It's a conversation I have most weeks — if not most days. This time, it happens when my 2-year-old daughter and I are buying milk at the supermarket. The cashiers fawn over her pink cheeks and applaud when she twirls for them, and then I endure the usual dialogue.
"Another one coming soon?"
"Nope — it might be just this one."
"You'll have more. You'll see."
"At the moment, I'm not planning on it."
"You wouldn't do that to your child. You'll see."
I offer no retort, but if I did, I'd start by asking these young minimum-wage earners to consider the following: the U.S. Department of Agriculture reports that the average child in the U.S. costs his or her parents about $286,050 — before college. Those costs have actually risen during the recession. The milk I'm buying adds up to $50 a month, and we're pushing toilet training just to drop the cost of diapers — about $100 a month — from our monthly budget. It's a marvel to me these days that anyone can manage a second kid — forget about a third.

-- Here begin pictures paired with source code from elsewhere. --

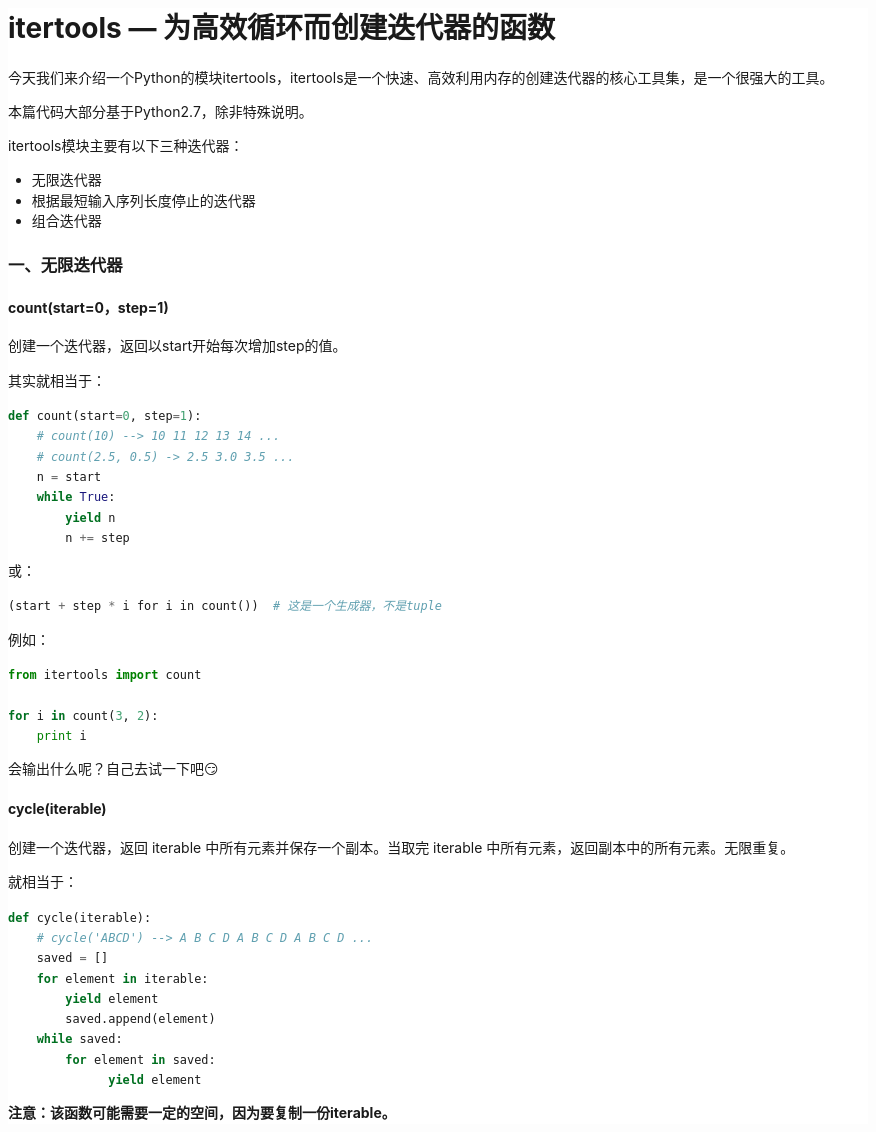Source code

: # itertools — 为高效循环而创建迭代器的函数

今天我们来介绍一个Python的模块itertools，itertools是一个快速、高效利用内存的创建迭代器的核心工具集，是一个很强大的工具。

本篇代码大部分基于Python2.7，除非特殊说明。

itertools模块主要有以下三种迭代器：

- 无限迭代器
- 根据最短输入序列长度停止的迭代器
- 组合迭代器


### 一、无限迭代器

#### count(start=0，step=1)
创建一个迭代器，返回以start开始每次增加step的值。

其实就相当于：
```python
def count(start=0, step=1):
    # count(10) --> 10 11 12 13 14 ...
    # count(2.5, 0.5) -> 2.5 3.0 3.5 ...
    n = start
    while True:
        yield n
        n += step
```
或：
```python
(start + step * i for i in count())  # 这是一个生成器，不是tuple
```

例如：
```python
from itertools import count

for i in count(3, 2):
    print i
```
会输出什么呢？自己去试一下吧😏

#### cycle(iterable)
创建一个迭代器，返回 iterable 中所有元素并保存一个副本。当取完 iterable 中所有元素，返回副本中的所有元素。无限重复。

就相当于：
```python
def cycle(iterable):
    # cycle('ABCD') --> A B C D A B C D A B C D ...
    saved = []
    for element in iterable:
        yield element
        saved.append(element)
    while saved:
        for element in saved:
              yield element
```
**注意：该函数可能需要一定的空间，因为要复制一份iterable。**
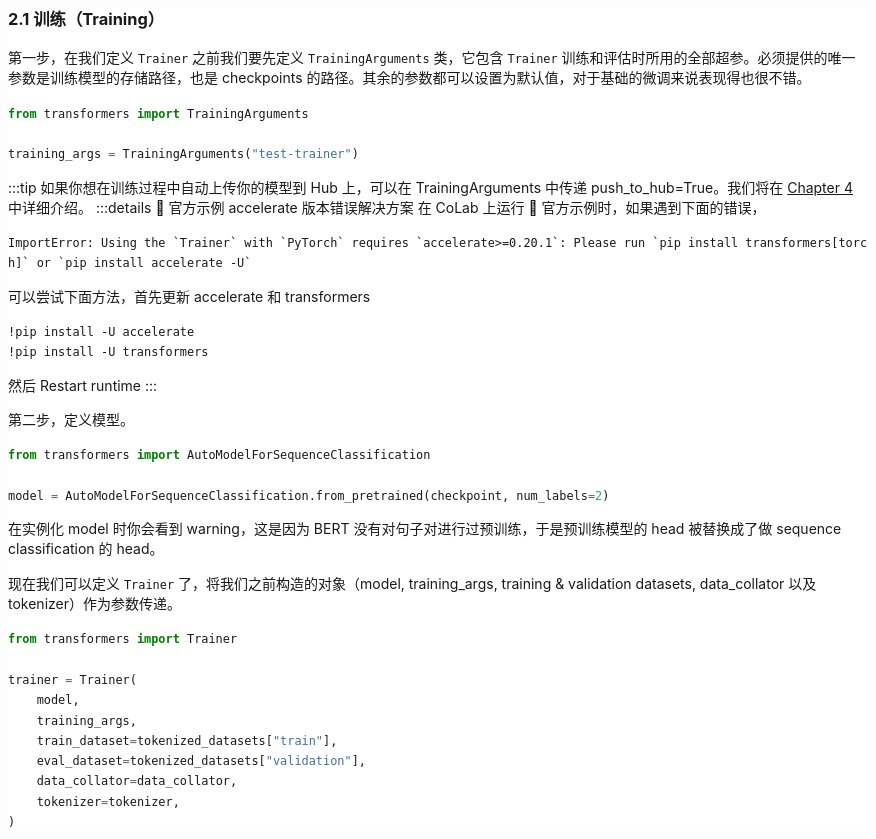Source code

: ### 2.1 训练（Training）

第一步，在我们定义 `Trainer` 之前我们要先定义 `TrainingArguments` 类，它包含 `Trainer` 训练和评估时所用的全部超参。必须提供的唯一参数是训练模型的存储路径，也是 checkpoints 的路径。其余的参数都可以设置为默认值，对于基础的微调来说表现得也很不错。

```python
from transformers import TrainingArguments

training_args = TrainingArguments("test-trainer")
```

:::tip
如果你想在训练过程中自动上传你的模型到 Hub 上，可以在 TrainingArguments 中传递 push_to_hub=True。我们将在 [Chapter 4](Chapter.md) 中详细介绍。
:::details 🤗 官方示例 accelerate 版本错误解决方案
在 CoLab 上运行 🤗 官方示例时，如果遇到下面的错误，
```:no-line-numbers
ImportError: Using the `Trainer` with `PyTorch` requires `accelerate>=0.20.1`: Please run `pip install transformers[torch]` or `pip install accelerate -U`
```

可以尝试下面方法，首先更新 accelerate 和 transformers
```
!pip install -U accelerate
!pip install -U transformers
```
然后 Restart runtime
:::


第二步，定义模型。
```python
from transformers import AutoModelForSequenceClassification

model = AutoModelForSequenceClassification.from_pretrained(checkpoint, num_labels=2)
```

在实例化 model 时你会看到 warning，这是因为 BERT 没有对句子对进行过预训练，于是预训练模型的 head 被替换成了做 sequence classification 的 head。


现在我们可以定义 `Trainer` 了，将我们之前构造的对象（model, training_args, training & validation datasets, data_collator 以及 tokenizer）作为参数传递。

```python
from transformers import Trainer

trainer = Trainer(
    model,
    training_args,
    train_dataset=tokenized_datasets["train"],
    eval_dataset=tokenized_datasets["validation"],
    data_collator=data_collator,
    tokenizer=tokenizer,
)
```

I highly recommend reading the WHOLE article (even if it is a bit lengthy). Because while money is one reason discussed, it's not the only reason by far. The article also goes into studies on the effects it has on the children and helps to clarify for those that won't leave us 'parents of one' alone just how good it can actually be to be a single!
Anyone else proud to be a mommy of ONE?! (with no plans or desire to have another)
When it comes to the money issue, I'd like to point out that the numbers given are an average based on MANY different things. What many people tend to forget to account for are things like an increase in utilities, rent due to needing more space, gas costs for taking them places (which is up a ridiculous amount right now), medical costs, etc. Also, those averages are typically based on the assumption that each child will participate in at least one sport or artistic endeavor. Also, the cost of education, even public school incurs costs. Yes, it's possible to spend far less (I know, couponing is all the rage these days), but it's still money that many simply do not have, especially in today's economy. The second child is often cheaper because of hand-me downs, but those tend to last only so long AND often doesn't work well if you have different sexes. Also some things like car seats have life spans based on safety. That said, this article is in defense of the one child home, it's is not an offense against multiple child homes. Remember where the thought is coming from.
Cost of living also varries from state to state. While you may spend only $3 on a gallon of milk in WA, in HI they're spending nearly $8 (making an average between the two $5.50, see how that works?). And I know this personally because I was just over there in Feb. SO, telling me what YOU spend personally does not make your argument nor break that of the articles, it simply shows that some of you are a) living in a place with a lower cost of living and b) likely a little more frugal and smarter shoppers. This is not the only article containing numbers on the subject, there are many more, and for the most part, they don't vary that dramatically.